Step 1: Choose your Company Name

Choosing a perfect name for your PLC is a vital step.

General Requirements state that:

  • A company can have a name in English
  • It can have a name in Chinese
  • An English word or letter can’t be used together with Chinese characters in an organization name.
  • If you choose an English business name, it must end with the word ‘Limited’.
  • When you choose a Chinese business name, it must end with “有限公司”

You can find all the requirements in the Guideline on Registration of Company Names for Hong Kong Companies

Step 2: Allot Company Shares & Form Company Corporate Structure

Every incorporated business in Hong Kong, including a PLC, needs to have at least 1 or more registered shareholders. They may or may not be a resident in HK. A shareholder may be a person or a legal entity, liquidator, or sole proprietor.

Every Hong Kong private business limited by shares has certain structure to function properly and to comply with the law.

The issuing of new shares in a private limited incorporated company involves:

  • The allotment of its shares to specific persons by PLC's directors.
  • After the register of shareholders contains the relevant information about these people, shares are issued to these persons.
  • The allotment of other shares requires the prior approval of shareholders in the general meeting.
  • Shareholders may approve each allotment individually or in general. If not revoked earlier, the shareholder approval becomes valid at the next general meeting.
  • One month after the allotment of shares, the Return of Allotment of Shares (Form NSC1) must be filed with the Registrar of Companies. This includes identifying members and their shares.

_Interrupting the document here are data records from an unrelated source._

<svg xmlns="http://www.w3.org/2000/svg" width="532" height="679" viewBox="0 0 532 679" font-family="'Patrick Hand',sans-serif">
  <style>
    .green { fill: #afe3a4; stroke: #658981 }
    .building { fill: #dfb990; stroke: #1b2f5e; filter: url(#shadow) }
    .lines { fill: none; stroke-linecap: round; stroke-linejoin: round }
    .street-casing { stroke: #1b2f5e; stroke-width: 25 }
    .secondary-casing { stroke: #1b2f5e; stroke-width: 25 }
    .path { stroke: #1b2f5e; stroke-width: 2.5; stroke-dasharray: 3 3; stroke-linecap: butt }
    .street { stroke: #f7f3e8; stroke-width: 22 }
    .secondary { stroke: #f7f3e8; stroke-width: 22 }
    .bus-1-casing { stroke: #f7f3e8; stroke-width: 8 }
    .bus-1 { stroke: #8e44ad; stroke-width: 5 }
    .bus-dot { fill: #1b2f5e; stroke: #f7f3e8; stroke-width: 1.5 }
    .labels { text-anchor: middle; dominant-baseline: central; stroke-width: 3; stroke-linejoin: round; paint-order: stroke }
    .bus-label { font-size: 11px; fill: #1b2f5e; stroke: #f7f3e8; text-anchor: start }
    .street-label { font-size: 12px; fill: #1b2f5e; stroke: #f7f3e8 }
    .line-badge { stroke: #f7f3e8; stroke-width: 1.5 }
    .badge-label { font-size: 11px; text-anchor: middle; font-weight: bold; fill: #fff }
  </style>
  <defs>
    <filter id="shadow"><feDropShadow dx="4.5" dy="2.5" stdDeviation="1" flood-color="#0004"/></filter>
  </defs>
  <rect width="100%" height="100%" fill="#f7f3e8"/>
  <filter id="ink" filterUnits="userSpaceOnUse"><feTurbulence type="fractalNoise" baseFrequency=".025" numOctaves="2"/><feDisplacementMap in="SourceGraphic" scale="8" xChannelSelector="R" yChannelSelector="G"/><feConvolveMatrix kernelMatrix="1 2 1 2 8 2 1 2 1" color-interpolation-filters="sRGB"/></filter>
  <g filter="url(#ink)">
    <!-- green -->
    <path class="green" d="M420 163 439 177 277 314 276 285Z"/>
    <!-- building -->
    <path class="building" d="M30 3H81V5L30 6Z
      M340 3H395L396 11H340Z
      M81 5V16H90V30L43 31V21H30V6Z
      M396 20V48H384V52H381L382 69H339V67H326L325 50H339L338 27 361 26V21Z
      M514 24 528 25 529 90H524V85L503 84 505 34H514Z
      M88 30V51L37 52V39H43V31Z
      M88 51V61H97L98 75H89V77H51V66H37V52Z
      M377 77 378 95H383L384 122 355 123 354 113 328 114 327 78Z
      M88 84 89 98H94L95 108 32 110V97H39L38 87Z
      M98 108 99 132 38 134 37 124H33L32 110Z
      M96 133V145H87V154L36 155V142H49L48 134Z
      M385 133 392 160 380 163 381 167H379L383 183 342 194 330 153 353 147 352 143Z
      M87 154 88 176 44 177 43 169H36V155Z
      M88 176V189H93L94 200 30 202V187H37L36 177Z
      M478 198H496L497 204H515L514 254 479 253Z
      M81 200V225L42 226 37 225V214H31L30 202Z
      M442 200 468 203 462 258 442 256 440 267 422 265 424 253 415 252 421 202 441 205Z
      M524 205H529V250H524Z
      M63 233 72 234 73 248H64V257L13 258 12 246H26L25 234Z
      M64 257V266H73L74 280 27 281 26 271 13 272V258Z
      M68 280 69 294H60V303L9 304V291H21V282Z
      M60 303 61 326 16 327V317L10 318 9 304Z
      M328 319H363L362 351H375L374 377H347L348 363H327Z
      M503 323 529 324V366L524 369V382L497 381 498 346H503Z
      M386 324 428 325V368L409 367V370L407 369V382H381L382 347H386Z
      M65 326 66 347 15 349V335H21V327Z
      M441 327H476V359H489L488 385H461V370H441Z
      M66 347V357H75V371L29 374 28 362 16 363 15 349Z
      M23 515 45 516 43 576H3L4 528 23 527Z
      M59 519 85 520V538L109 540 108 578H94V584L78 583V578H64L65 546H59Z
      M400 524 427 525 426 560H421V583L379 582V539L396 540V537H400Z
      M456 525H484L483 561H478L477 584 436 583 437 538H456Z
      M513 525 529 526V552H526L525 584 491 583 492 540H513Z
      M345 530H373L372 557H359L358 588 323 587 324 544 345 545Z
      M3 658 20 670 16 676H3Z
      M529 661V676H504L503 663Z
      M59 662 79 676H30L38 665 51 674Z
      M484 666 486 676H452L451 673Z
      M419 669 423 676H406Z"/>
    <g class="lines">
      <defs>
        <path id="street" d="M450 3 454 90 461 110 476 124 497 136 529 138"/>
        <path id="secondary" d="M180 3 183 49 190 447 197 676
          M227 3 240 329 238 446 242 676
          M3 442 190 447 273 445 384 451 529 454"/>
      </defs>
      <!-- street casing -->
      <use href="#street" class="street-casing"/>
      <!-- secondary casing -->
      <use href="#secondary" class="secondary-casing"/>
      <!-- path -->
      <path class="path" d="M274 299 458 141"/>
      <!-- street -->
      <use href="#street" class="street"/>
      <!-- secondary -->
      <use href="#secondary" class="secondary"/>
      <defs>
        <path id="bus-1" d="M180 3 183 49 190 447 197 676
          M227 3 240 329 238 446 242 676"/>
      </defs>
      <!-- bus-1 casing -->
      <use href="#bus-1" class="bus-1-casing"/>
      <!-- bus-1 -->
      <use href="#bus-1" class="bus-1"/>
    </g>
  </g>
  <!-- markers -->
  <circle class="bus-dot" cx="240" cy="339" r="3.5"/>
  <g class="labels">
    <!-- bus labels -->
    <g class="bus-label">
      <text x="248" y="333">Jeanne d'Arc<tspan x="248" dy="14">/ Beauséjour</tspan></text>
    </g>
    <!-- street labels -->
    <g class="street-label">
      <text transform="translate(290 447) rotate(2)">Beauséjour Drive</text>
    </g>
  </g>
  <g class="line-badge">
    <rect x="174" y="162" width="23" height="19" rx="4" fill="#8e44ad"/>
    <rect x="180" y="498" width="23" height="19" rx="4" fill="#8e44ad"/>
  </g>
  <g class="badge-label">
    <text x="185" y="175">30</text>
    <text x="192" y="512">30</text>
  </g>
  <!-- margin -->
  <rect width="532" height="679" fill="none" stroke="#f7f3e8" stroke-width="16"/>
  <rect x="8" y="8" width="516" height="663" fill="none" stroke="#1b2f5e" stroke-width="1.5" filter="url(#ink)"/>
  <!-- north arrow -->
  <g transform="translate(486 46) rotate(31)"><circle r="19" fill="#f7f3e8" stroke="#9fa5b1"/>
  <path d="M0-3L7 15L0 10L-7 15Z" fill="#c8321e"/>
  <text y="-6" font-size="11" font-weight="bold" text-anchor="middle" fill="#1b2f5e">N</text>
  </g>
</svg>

Allotments may be made on one day or across a period of time (within one month).

Shareholders may form a management team and a board of directors with the following titles.

The Management Team A Board of Directors
  • Chief Executive Officer (CEO)
  • Chief Financial Officer (CFO)
  • Chief Operations Officer (COO)
  • Inside directors: work for the organization daily
  • Outside directors: make unbiased decisions

Step 3: Get your documents ready

When you meet all the mentioned requirements, it’s time to file the following documents, pay the fees and submit the documents to Companies Registry. You can do it via online registry, using a special “CR eFiling” mobile app, or in a hard copy form.

You will need:

  • Incorporation Form - Form NNC1
  • A copy of the company’s articles of association
  • A Notice to Business Registration Office (IRBR1)

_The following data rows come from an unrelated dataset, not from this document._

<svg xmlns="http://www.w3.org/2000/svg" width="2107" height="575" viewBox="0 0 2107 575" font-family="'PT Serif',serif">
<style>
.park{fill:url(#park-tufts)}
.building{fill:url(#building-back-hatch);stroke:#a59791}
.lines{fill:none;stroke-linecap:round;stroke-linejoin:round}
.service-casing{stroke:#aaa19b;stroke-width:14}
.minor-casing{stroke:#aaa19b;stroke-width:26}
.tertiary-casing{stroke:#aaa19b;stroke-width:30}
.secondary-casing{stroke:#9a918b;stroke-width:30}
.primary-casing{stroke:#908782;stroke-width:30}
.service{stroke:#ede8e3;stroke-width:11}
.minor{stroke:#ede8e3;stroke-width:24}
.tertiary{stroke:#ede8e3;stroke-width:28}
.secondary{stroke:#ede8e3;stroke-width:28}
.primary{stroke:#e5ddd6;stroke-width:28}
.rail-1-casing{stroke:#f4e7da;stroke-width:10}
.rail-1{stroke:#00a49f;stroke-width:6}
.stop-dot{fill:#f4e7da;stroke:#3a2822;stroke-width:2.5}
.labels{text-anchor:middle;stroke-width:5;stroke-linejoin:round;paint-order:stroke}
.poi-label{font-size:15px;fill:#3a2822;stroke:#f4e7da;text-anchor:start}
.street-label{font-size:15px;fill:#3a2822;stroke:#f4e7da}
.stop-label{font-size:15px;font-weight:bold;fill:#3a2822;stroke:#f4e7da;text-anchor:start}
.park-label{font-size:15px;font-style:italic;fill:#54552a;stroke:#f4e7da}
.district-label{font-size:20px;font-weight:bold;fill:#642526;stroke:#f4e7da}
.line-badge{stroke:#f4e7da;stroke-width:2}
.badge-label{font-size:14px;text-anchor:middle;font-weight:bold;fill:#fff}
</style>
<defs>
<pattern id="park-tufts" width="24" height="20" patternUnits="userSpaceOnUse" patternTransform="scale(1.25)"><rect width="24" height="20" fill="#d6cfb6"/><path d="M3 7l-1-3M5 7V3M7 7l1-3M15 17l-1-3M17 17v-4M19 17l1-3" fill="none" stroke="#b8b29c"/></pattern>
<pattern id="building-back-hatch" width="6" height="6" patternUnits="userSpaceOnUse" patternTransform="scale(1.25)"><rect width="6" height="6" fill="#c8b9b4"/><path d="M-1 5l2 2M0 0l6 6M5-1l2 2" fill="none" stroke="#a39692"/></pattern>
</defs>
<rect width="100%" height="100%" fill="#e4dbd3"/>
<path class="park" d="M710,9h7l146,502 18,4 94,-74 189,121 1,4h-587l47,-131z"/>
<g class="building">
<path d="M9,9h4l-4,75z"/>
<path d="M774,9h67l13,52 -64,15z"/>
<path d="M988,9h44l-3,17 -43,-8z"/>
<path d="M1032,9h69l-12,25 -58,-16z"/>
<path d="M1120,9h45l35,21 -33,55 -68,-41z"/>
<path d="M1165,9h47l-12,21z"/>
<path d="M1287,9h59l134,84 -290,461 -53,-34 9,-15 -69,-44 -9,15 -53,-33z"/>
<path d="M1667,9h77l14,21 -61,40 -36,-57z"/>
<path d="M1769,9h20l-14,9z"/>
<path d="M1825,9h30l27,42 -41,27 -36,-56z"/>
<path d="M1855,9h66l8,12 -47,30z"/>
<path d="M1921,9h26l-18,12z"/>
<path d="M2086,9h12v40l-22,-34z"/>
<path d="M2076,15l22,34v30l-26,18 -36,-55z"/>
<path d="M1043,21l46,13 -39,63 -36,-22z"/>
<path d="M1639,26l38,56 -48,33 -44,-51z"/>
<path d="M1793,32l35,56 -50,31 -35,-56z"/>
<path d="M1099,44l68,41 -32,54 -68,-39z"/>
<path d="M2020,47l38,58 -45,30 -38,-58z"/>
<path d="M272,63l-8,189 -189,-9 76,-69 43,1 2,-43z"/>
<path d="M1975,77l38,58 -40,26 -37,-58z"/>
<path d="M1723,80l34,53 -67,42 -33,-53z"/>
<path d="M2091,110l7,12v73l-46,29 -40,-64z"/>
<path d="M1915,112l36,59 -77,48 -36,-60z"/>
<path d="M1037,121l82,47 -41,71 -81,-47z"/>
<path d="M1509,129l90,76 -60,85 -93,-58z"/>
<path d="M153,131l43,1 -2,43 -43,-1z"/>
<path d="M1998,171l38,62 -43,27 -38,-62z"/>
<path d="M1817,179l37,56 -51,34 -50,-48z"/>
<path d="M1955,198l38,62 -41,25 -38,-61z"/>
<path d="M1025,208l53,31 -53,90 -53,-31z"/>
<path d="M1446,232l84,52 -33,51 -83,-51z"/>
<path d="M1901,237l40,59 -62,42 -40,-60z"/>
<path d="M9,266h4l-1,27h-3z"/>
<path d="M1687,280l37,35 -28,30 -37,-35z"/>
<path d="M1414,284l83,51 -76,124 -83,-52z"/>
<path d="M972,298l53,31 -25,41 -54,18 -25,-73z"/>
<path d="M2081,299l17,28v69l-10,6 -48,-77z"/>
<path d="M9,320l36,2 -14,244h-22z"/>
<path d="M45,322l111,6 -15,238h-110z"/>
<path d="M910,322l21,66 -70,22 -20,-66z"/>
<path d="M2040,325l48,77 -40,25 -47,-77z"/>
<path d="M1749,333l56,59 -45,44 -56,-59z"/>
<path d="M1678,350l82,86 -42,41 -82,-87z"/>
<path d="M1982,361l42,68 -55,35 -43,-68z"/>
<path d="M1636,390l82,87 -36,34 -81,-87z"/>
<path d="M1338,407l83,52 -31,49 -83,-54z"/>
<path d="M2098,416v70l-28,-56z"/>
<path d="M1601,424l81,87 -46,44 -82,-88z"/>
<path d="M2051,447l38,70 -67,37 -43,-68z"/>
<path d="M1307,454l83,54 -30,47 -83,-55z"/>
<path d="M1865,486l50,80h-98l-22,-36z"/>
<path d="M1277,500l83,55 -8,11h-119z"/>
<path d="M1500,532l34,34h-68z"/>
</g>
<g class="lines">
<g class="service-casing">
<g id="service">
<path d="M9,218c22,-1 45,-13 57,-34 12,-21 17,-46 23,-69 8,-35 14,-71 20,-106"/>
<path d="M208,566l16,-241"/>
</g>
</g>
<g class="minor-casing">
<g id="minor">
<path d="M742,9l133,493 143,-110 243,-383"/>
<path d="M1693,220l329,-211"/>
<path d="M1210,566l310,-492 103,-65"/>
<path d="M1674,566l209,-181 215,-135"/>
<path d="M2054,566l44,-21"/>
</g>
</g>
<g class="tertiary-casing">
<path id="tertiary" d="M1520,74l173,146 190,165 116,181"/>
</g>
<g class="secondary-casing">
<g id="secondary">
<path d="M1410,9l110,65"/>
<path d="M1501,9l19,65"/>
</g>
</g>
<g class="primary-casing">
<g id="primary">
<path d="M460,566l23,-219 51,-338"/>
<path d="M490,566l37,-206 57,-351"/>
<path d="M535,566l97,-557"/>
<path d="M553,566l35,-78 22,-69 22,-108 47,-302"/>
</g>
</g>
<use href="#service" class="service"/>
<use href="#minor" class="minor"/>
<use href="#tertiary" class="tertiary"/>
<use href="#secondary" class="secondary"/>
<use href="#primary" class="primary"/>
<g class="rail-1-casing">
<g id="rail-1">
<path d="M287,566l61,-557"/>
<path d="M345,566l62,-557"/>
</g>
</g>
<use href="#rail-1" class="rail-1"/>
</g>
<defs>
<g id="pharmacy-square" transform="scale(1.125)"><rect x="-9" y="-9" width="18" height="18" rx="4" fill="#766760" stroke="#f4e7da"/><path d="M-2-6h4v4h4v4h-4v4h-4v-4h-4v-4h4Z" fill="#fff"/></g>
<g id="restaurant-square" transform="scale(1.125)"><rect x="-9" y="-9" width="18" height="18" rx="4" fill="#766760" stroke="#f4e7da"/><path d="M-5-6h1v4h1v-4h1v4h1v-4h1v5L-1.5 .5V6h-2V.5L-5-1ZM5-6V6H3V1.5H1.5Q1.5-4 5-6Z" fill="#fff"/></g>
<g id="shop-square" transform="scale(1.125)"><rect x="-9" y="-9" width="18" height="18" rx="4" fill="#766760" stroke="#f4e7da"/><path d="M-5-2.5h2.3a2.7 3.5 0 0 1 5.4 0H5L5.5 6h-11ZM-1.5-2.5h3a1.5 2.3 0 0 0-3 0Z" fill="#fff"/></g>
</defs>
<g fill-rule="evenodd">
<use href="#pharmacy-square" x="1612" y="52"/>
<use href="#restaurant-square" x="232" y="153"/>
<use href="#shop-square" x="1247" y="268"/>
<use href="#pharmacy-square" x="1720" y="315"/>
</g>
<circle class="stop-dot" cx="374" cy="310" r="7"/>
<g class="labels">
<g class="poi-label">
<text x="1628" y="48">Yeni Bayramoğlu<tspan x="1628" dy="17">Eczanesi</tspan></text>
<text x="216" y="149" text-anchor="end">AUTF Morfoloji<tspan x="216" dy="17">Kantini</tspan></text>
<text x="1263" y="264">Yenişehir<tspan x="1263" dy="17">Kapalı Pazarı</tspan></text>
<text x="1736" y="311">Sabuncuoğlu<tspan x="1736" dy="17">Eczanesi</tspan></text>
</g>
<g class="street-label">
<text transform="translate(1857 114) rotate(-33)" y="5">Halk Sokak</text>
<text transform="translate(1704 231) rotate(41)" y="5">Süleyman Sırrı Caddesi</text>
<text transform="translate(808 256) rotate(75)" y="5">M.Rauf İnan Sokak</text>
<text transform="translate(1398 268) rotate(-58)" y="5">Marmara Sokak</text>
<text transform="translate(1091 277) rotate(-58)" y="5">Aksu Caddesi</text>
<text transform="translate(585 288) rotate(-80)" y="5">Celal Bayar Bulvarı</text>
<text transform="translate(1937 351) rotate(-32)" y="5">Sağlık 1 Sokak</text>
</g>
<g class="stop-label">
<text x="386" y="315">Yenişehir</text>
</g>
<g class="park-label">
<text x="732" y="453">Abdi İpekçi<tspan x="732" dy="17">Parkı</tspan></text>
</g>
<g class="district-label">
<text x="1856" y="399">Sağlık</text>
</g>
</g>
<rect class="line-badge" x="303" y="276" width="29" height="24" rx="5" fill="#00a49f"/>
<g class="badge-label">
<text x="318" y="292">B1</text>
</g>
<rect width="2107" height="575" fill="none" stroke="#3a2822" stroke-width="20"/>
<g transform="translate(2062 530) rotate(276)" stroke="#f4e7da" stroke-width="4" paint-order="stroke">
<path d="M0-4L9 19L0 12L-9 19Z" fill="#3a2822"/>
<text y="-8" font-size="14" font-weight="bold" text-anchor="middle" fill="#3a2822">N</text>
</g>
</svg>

Step 4: Obtain your other Permits and Licenses

After one month, you must register your license or permit. Once you have registered them, they usually take 2-8 weeks to receive.

What a Private Limited Company Needs to Function

Company Elements

It needs at least 1 shareholder. Maximum is 50. Both individuals and companies can own shares. The minimum paid-up capital is HK$1. You can pick another currency and invest 1 euro, 1 yuan, etc. This means an organization can only issue 1 share worth HK$1 and it will work just fine.

It needs at least 1 director. No local director is needed, unlike, for example, in Singapore, Malaysia, or Indonesia. You, as the business owner, can be the only shareholder and the only director.

It needs a Company Secretary. This can be either a Hong-Kong based individual or a business organization with an office here and legal right to do this. The work of a corporate secretary is to maintain the business’s statutory books and records and ensure the compliance with all reporting requirements.

If you are the only director & shareholder, you can’t also be the company secretary — you will need someone else to fill the position.

It needs to keep an eye on the significant controllers register (SCR). The SCR is a list of people and companies that control the business (ultimate beneficial owners): those that hold more than 25% in shares, those that make changes to the board of directors, etc. For details, see the official guide.

It needs to pay tax. The Profits tax, to be more specific. It is counted through the two-tiered rate system introduced in 2018: under it, you pay 8.25% on assessable profits up to HK$2mln and 16.5% on any part of assessable profits over HK$2 mln.